15 de julio de 2018

¿A qué vamos a Itatí?

Sí nos remitimos al significado de las palabras, peregrinar es viajar al extranjero; el peregrino es un exiliado un expatriado, que motivado, básicamente para expiar culpas o pecados de su sentir religioso, se va de sí (espiritual como realmente), a un lugar específico y determinado, que por circunstancias concretas, de tal religiosidad, se considera como el centro o la meca de tal peregrinar, que no es más que este viaje para pagar culpas que se realiza en un momento dado en el sitio indicado o señalado por tal liturgia. ¿Será entonces, de acuerdo al significado de las palabras, que festejemos tanta ciudadanía, tanto pueblo, tanta feligresía, que sale de su patria, de su hogar, para ir en busca de un perdón, dada la cantidad de pecados, errores o faltas que cometen en donde viven, y que se grafican, que se palpan, que se demuestran a diario, la criminalidad de estas falencias, ante el número escandaloso de pobres, de marginales, de seres humanos postergados en sus necesidades más inmediatas, por una casta que demanda el esfuerzo de estos, para extasiarse más luego, en excesos materiales, que pagan, como culpa, mediante el reconocimiento del pecado, a través de la eucaristía, del peregrinar y gracias a la complicidad de la mayoría, que por holgazana o perversa, prefiere pasar por incauta y hasta engrandece el proceso, transformándolo en procesión, branding mediante?.

¿De qué nos necesitamos redimir, es acaso tan complejo el cumplimiento de los preceptos, de las reglas que, tan fácilmente las transgredimos, y en vez de formular otras que sean de un cumplimiento más efectivo, preferimos pagar, cada tanto el precio de un pedido de perdón, que cifrado, que camuflado, en vez de ser lo que es, lo terminamos transformando en una festividad, travistiendo incluso su sentido, pues no reconocemos que vamos en busca de suplir la falta, sino que mentimos, es decir para pagar la culpa, seguimos pecando, al decir, al aceptar la mentira colectiva que en una peregrinación uno va a agradecer, a solicitar, a empaparse en una acto de fe y regresar fortalecido por la grandeza espiritual de cada uno de los que componemos la aldea occidental en la que vivimos?
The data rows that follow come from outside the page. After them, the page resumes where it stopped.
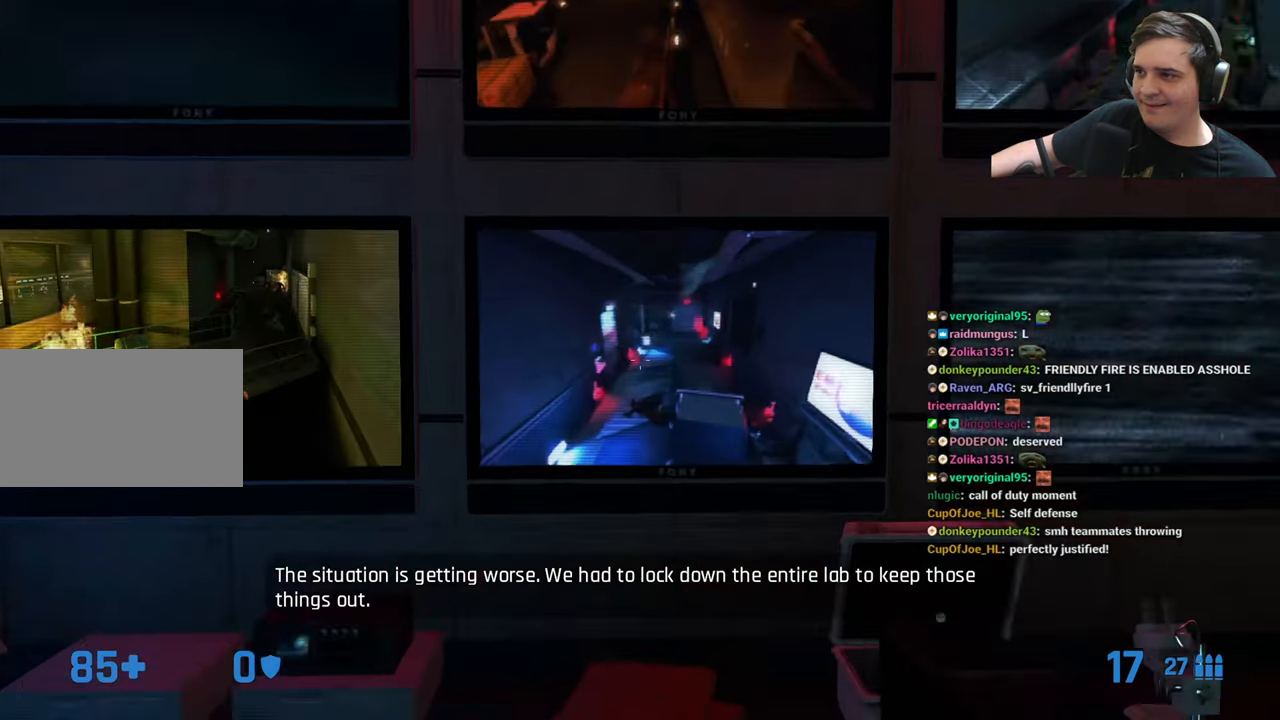
{"keys": ["z"], "events": []}
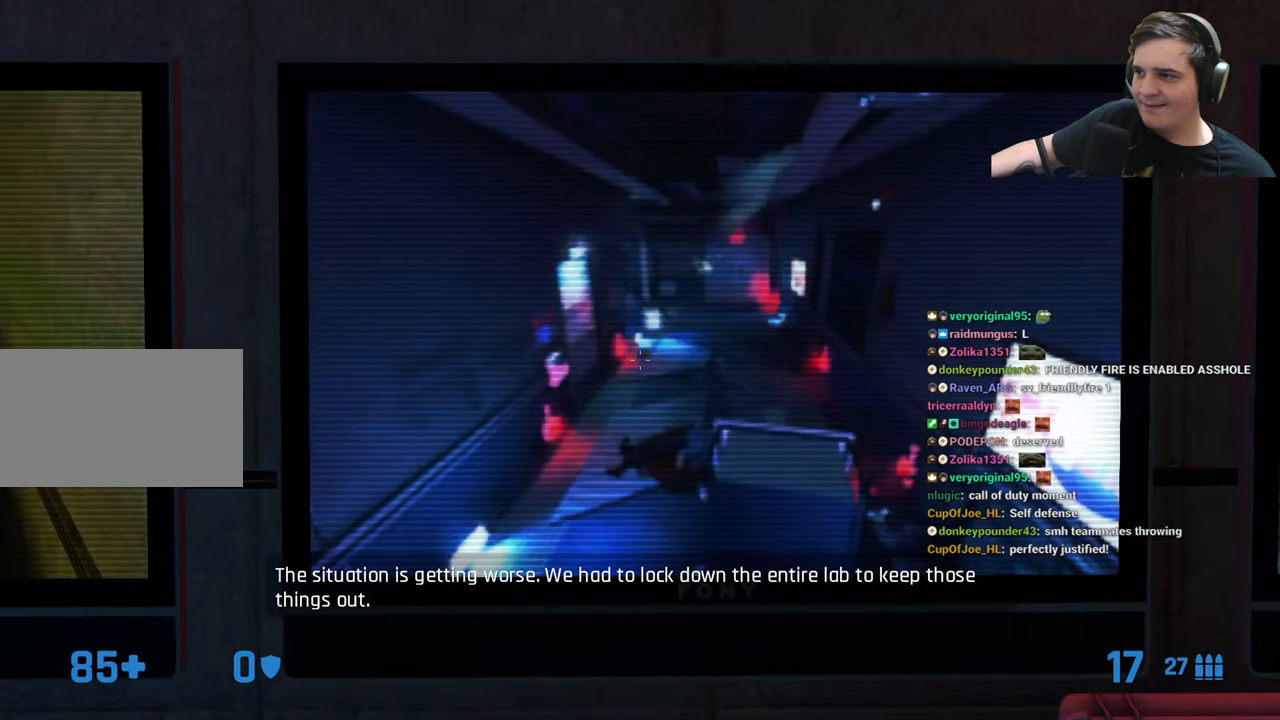
{"keys": [], "events": [[17, "z", "up"]]}
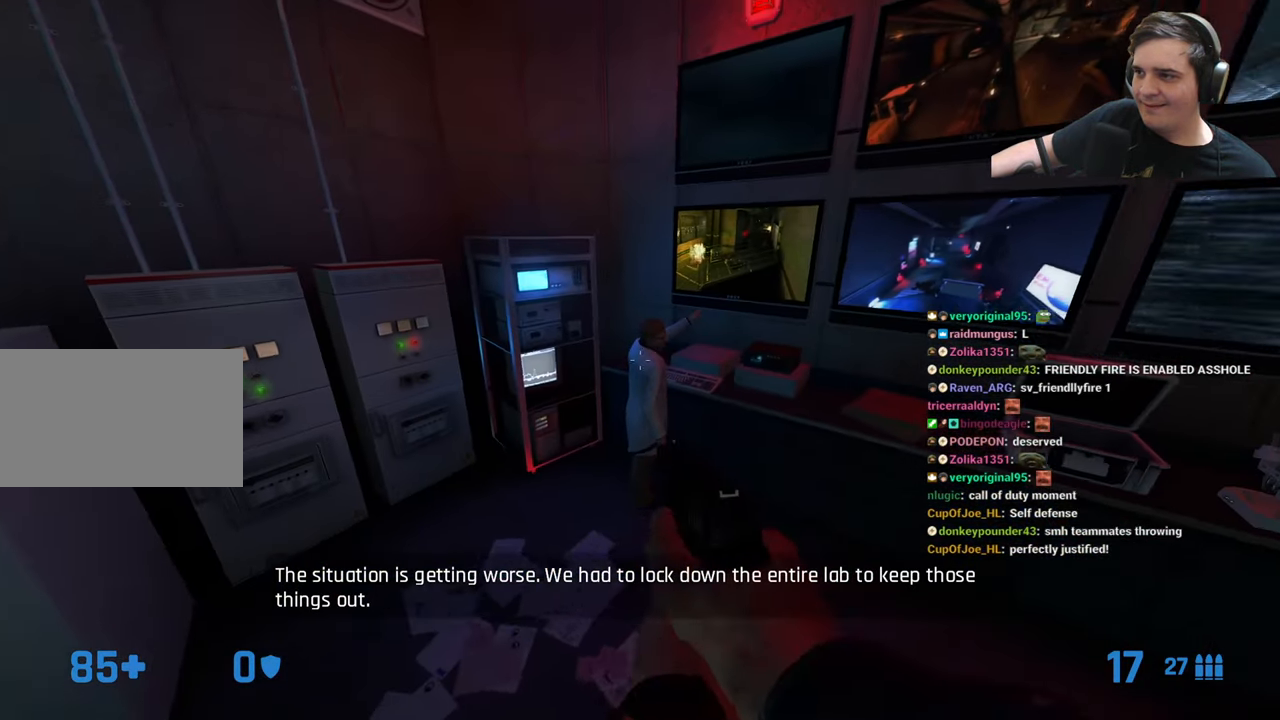
{"keys": ["z"], "events": [[67, "z", "down"]]}
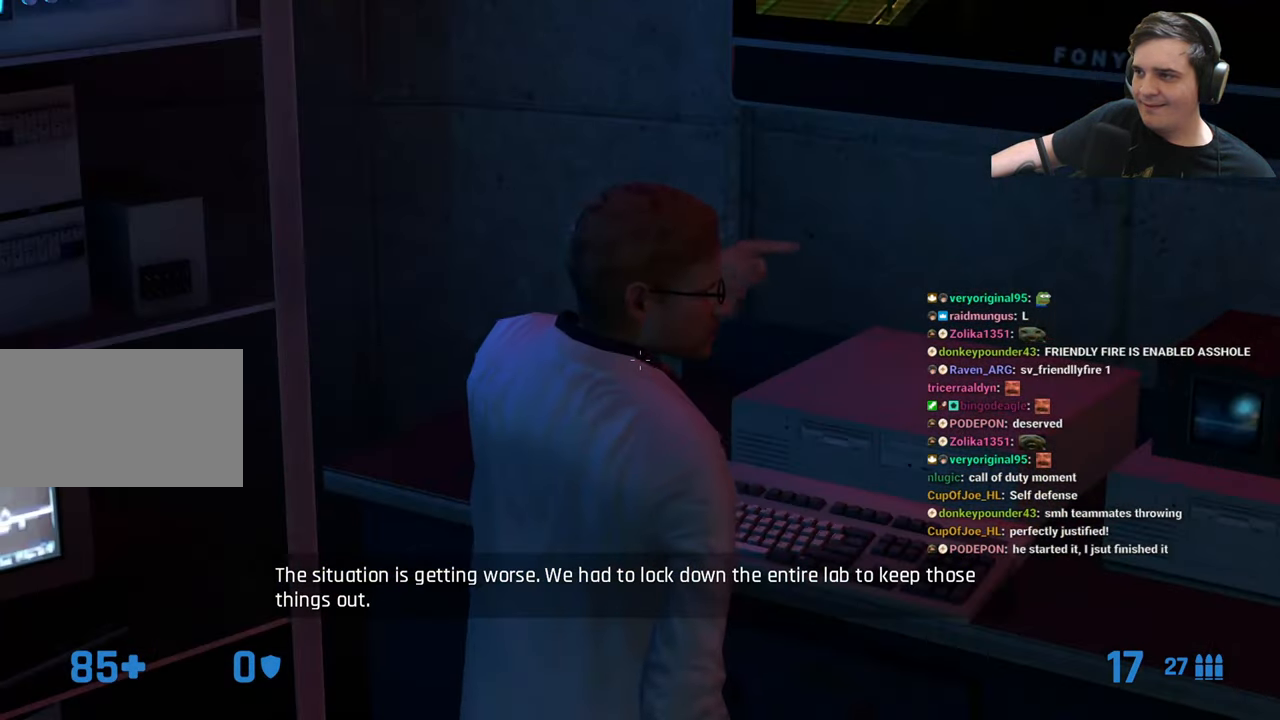
{"keys": ["z"], "events": []}
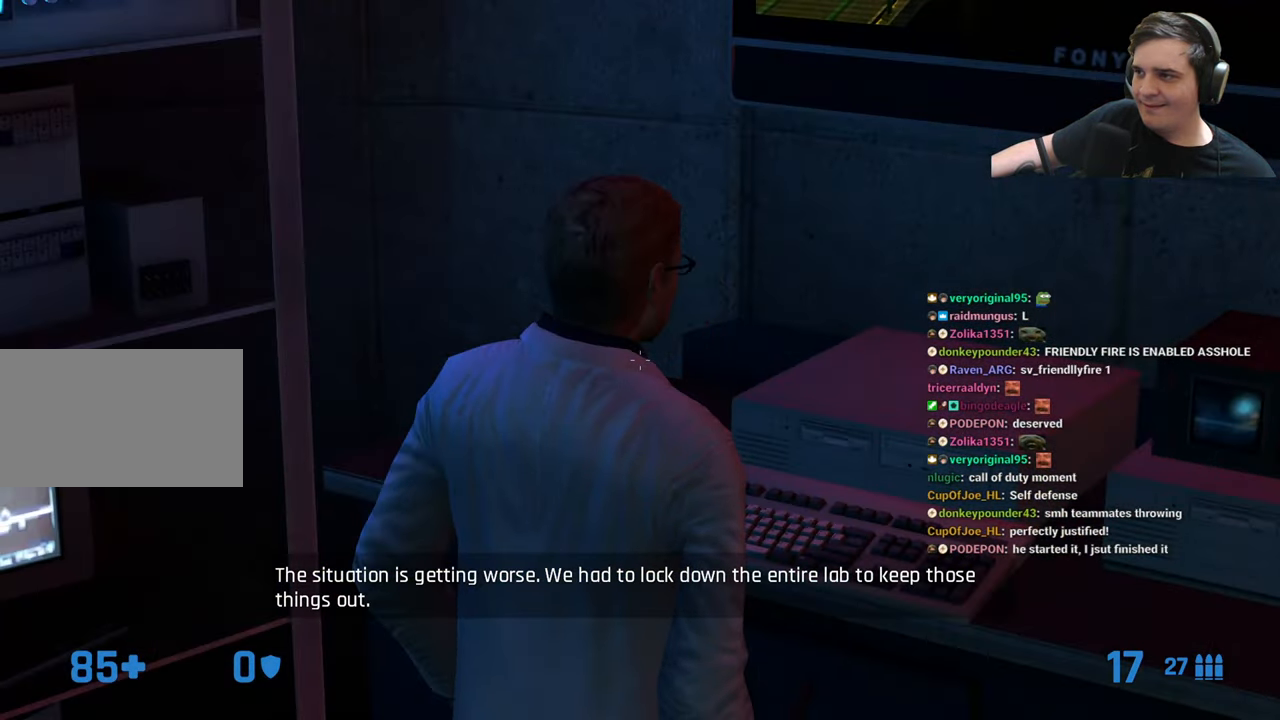
{"keys": ["z"], "events": []}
¿Tan grande es nuestra culpa, nuestra responsabilidad, tan execrable el acto de seguir sometiendo, en grado sumo, a un porcentaje inmenso de nuestra población, a los límites de la pobreza, para ver como un reducido grupo disfruta a la expensas de estos, y con la mirada cómplice nuestra, a las que nos contentan con la expectativa de que alguna vez seremos nosotros los que nos embebamos en esas borracheras de excesos, en esas orgías de sentido materialista en las que devienen las otrora bacanales, acaso tan reducida, nimia e insignificante es nuestra pretensión existencial y material?

¿Es tan obvio y evidente, el manto sagrado que cubre este tipo de demostraciones animalescas, en donde el sujeto, se reduce a su condición de rebaño, y que alimentado por el engaño de aquellos que ni siquiera le prestan atención, que son sus verdaderos Torquemadas de la modernidad, se arrodillan ante las figuras totémicas, señeras en severidad, siempre para el pueblo manso, nunca para esa dirigencia opresora, a la que la invita a sus fiestas más concelebradas, los sienta en sus primeros bancos y los adoctrina con sus sermones  y alocuciones que solo tienen un único fin exculpatorio, nunca otra efectivo, concreto o práctico como para que cambie algo?

¿No nos hemos dado cuenta que ya dejamos de preguntarnos, que nos volvimos enemigos de los interrogantes, porque nos han metido dentro nuestro, no solo que tenemos que responder siempre, que la duda y la vacilación son poco más que imperdonables, sino que, como si fuese el colmo de la exigencia inhumana, la respuesta que nos piden, siempre es un resultante, un resultado, un número, una cifra, una figura que contundentemente se traduzca en otro número es decir, lo que nos permitamos preguntar, tendrá como mejor respuesta un  cociente numérico, una cantidad determinada, que nos ponga un precio, para que sea asequible y alcanzable el valor de lo que hacemos y dejamos de hacer, una suerte de cantidad específica en la que le vendemos el alma a ese demonio que en nombre del peregrinar nos cubre con su manto sagrado, donde debajo del mismo se trafica lo espiritual como los narcóticos que nos permiten vivir en el reinado de tal hipocresía?.